Task brief: According to the text below on natural places of interest, in what year was the Valach Nature Reserve declared a nature reserve?

Selection:

Natural places of interest
This avenue is prominent local feature and unparalleled in the Moravian-Silesian Region. Its origin is closely tied to the former mansion in Dubová. What makes it unique is the way the trees have been cultivated and coppiced. There are currently 61 trees growing in the avenue. Its extraordinary qualities led to the avenue’s registration in 2003 as an important landscape feature. In 2014 a seriously endangered and specially protected beetle, the hermit beetle (Osmoderma eremita), was spotted in the avenue.
GPS: 49°49'6.142"N, 17°46'13.403"E
Kamenka peat bog
About 2 km north of Kamenka, at an altitude of 470–480 above sea level where Hell’s Stream (Pekelný potok) rises, you can find a peat bog, one of the very last in this region. The bog stretches only for 30x60 metres, and the depth of the peat is about 50 cm. In the centre of the bog lies a small pool, overgrown with cottongrass. In the peat bog is living peat moss and some other rare species: purple moor grass and deer fern. Here we can also encounter yellow bellied toads, common toads, common frogs, alpine newts, common lizards, slowworms, grass snakes and adders.
GPS: 49°45'13.128"N, 17°47'15.780"E
Fold Ensemble Natural Monument (Vrásový soubor) near Klokočůvek
The Fold Ensemble near Klokočůvek, also called Dragon’s Rocks (after the dragon once living in the small cave at the foot of the cliff), was declared a natural monument in 1998. It is a cliff that has been naturally uncovered to reveal the folded structure of the Culm slate rocks. We can identify here a variety folds in the rock: symmetrical, asymmetrical, recumbent and submerged, overturned with thrusts and shears and other tectonic deformations.
GPS: 49°43'11.885"N, 17°44'36.689"E
Jelenice Game Reserve
Behind the village on the right bank of the Moravice is the Jelenice Game Reserve, extending over 276 ha. The reserve was set up in 2001 by Opavská lesní, a.s. on the site of the historic Lichnovský Game Park dating back to 1805. The reserve is sandwiched between two protected areas – the Valach Nature Reserve and the Kaluža National Nature Reserve.
The reserve lies in a rugged landscape at an altitude of 320–469 m above sea level (Wolf Hill [Vlčí hůra]). The steep slopes are divided by the Hluboký Stream, tumbling precipitously to the Moravice, along which we can find sedge wetlands and springs with snowflakes (at the spring under Wolf Hill). In the past, the area boasted two mills – Rozsochačský, all that is left of which are some ruined walls, and Albrechtický, which has been rebuilt as a hunting lodge. Around the former millraces today grow ash and alder stands. The reserve also includes the right bank of the Weisshuhn Weir.
The main types of game protected in the area are fallow deer, mouflon, red deer, sika deer and wild boar.
GPS: 49°49'15.786"N, 17°50'0.124"E
Valach Nature Reserve
A nature reserve comprising natural 90–140-year-old beechwood growing on the steep slopes above the valley of the Moravice River; it forms part of the Moravice Nature Park. This area was declared a nature reserve in 1969 with an area of 14.60 ha.
The main object of protection is the beechwood, which is 90–140 years old.

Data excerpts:
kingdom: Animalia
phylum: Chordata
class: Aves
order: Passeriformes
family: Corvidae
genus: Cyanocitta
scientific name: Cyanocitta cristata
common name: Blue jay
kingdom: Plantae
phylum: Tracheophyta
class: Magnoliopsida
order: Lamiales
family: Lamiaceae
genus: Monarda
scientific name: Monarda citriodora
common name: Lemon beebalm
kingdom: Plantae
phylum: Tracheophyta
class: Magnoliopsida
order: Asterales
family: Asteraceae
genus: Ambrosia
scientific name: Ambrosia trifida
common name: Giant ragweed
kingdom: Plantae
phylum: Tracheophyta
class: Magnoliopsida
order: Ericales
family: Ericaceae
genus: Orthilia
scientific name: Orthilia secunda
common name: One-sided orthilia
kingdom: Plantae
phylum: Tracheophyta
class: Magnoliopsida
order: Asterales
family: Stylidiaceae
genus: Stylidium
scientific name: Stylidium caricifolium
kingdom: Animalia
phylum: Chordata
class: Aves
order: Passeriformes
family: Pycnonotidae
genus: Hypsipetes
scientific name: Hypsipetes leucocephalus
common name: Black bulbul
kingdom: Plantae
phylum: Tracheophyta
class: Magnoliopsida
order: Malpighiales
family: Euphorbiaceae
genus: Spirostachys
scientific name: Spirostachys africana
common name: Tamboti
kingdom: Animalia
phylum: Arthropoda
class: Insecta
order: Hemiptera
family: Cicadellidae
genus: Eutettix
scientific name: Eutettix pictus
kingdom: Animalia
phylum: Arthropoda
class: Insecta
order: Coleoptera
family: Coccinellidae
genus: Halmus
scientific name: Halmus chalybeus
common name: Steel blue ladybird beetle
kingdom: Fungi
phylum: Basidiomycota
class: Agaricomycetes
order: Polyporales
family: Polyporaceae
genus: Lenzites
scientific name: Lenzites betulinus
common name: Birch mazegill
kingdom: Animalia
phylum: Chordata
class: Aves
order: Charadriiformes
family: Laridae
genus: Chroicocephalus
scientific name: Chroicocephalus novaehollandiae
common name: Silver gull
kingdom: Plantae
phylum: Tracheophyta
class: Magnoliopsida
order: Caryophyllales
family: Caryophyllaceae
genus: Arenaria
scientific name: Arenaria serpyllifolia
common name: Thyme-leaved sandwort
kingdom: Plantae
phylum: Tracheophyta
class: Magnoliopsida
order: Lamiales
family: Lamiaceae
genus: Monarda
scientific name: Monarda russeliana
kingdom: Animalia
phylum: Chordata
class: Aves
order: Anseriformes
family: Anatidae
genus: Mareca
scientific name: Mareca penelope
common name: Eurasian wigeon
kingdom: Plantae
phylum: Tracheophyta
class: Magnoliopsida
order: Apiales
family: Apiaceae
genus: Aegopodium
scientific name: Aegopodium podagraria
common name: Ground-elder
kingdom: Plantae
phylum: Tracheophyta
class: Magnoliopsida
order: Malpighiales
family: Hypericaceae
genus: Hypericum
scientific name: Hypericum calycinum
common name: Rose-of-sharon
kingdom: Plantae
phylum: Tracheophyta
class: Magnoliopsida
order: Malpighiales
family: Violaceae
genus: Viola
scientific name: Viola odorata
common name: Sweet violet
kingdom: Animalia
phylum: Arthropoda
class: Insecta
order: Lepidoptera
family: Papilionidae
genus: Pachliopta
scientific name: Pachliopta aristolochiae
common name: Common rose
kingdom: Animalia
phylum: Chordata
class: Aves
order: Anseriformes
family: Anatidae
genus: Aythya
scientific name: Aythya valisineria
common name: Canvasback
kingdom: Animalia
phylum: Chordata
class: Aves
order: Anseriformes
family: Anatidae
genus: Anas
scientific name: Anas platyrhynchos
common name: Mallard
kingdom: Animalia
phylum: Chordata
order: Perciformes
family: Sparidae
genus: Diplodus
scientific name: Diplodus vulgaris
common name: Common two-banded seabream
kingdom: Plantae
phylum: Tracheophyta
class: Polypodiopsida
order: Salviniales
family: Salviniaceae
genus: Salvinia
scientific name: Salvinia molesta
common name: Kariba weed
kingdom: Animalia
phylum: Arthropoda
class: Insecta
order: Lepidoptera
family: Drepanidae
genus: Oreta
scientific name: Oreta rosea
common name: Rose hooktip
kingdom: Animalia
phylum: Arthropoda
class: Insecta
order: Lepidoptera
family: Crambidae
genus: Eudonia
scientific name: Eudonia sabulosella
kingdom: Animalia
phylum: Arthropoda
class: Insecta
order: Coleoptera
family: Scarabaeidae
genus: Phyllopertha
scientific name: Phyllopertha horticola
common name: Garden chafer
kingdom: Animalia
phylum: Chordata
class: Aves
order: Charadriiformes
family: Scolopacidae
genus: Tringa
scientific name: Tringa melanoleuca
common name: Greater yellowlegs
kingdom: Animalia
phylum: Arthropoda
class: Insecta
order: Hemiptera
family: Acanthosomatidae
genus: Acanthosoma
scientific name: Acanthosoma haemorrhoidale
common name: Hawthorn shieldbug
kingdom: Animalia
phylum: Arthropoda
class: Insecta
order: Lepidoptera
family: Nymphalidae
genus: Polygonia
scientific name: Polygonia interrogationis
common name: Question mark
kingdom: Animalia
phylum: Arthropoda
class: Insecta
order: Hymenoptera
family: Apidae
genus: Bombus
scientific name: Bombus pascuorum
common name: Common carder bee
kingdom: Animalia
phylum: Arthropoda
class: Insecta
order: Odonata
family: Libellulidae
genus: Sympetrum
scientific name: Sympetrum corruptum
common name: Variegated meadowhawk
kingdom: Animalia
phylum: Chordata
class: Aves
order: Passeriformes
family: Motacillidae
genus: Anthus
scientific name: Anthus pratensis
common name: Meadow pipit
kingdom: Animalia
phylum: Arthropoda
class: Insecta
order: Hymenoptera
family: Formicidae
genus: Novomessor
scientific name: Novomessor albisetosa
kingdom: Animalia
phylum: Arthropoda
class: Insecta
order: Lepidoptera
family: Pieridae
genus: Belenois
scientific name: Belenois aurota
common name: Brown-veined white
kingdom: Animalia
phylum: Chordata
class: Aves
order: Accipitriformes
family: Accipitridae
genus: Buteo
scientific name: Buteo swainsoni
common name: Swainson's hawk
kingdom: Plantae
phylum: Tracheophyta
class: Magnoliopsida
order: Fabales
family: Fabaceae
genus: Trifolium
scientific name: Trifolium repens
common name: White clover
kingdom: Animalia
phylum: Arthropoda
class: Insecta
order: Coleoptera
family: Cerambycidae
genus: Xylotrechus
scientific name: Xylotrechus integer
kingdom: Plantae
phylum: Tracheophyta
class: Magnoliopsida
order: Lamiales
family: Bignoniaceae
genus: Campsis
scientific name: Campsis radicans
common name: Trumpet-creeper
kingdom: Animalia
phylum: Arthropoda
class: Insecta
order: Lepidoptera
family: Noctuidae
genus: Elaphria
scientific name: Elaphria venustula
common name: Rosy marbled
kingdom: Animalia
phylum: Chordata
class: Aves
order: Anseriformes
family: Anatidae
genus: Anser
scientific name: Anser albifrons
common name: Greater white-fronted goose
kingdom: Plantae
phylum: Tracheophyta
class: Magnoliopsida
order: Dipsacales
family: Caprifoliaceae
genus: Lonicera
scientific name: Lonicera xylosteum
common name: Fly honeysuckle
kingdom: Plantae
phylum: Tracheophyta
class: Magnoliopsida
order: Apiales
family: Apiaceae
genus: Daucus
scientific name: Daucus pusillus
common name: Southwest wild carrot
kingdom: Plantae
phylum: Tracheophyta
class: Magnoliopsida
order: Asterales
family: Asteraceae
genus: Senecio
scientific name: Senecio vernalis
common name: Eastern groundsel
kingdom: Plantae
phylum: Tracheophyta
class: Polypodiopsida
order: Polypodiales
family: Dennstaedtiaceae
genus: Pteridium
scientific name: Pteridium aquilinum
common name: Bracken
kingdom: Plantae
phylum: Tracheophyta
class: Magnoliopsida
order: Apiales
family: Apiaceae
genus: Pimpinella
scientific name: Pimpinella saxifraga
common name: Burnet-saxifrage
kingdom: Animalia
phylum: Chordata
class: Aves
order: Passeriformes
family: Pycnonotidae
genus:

Exercise response: 1969